I am in the .20 network; my default gateway is the inside interface of the PIX.

When I try to ping a host on the .30 network, it constantly times out. I would think that this command would cause traffic destined for the .30 network to "bounce" off of the inside interface. There is no access list on the inside interface (problem?).

Remote VPN users cannot ping in the .30 network either.

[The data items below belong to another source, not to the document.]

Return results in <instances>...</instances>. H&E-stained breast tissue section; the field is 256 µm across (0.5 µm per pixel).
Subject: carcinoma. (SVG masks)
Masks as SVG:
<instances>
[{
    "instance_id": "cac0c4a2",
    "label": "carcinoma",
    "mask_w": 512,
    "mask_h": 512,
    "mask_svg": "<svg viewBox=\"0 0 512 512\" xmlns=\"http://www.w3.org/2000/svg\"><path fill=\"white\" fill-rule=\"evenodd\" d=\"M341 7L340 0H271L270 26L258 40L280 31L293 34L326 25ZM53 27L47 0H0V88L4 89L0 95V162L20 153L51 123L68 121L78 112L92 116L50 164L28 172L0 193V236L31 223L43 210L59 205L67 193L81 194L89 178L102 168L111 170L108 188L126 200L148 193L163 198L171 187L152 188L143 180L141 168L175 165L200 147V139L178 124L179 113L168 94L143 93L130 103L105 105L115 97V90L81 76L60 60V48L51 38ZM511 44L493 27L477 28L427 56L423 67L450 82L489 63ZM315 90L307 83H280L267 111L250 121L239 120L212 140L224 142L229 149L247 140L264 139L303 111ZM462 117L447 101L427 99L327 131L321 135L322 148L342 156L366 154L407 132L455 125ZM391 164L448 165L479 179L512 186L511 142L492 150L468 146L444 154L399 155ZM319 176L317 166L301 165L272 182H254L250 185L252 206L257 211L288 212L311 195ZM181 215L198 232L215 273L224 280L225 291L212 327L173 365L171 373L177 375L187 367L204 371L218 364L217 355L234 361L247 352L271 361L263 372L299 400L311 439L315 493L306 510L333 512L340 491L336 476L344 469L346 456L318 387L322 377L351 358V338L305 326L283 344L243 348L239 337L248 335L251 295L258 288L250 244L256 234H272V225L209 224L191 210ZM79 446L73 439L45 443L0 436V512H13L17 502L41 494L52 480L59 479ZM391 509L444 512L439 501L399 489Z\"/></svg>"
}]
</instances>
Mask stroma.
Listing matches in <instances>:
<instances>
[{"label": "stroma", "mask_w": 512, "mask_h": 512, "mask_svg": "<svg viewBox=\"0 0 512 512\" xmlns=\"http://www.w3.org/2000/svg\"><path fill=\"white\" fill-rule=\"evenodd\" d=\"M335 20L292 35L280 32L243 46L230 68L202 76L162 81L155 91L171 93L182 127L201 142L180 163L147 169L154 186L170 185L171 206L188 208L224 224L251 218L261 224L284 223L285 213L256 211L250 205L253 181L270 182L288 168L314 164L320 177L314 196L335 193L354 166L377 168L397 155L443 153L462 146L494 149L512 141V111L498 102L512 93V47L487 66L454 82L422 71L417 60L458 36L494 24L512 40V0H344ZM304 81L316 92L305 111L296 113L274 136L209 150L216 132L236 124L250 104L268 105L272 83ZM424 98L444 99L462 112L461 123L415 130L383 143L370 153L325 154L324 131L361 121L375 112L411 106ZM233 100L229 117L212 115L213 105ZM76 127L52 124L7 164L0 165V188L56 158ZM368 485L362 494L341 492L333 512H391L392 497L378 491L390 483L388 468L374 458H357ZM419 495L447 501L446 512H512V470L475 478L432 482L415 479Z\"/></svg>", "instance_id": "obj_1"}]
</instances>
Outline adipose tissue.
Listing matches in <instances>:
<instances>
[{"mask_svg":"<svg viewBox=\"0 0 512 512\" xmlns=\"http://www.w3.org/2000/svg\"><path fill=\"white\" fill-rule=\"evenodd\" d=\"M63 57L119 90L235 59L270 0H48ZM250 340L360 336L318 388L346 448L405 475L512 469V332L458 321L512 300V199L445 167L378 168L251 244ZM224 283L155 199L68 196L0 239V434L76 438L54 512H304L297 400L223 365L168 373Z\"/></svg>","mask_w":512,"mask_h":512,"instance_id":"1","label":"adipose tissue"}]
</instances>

In a PIX 506, is the "route inside" supposed to redirect traffic inside, or can it route (allowed) traffic from outside to inside?

-bob
 
That's because PIX's don't redirect traffic out the same interface. They only pass it through to another. I got this direct from Cisco. The only way you can do it is to put a static route in on each machine, or place an intermeidiate router between the PIX and the network.
 
So is this command useless on a PIX 506 (only 2 interfaces)?
 
Not entirely. If you had to do a static one-to-one NAT translation from a public IP to something on the 172.30.x.y network, and the private interface was on the 172.20.x.y network, you could put a route in there so the device on 172.30 could be accessed from the internet. In this case you would still need static routes to it from each device on the 172.20 network.

Your other option is to make another device on 172.20 your default gateway, and put the route to the Internet on that.

My favorite setup is:
Internet router---PIX---internal router---internal network.

The "internal router" would be something (at least) like a 2621, that has two ethernet interfaces. It would also contain your point-to-point WAN lines, and they would be all protected by the PIX.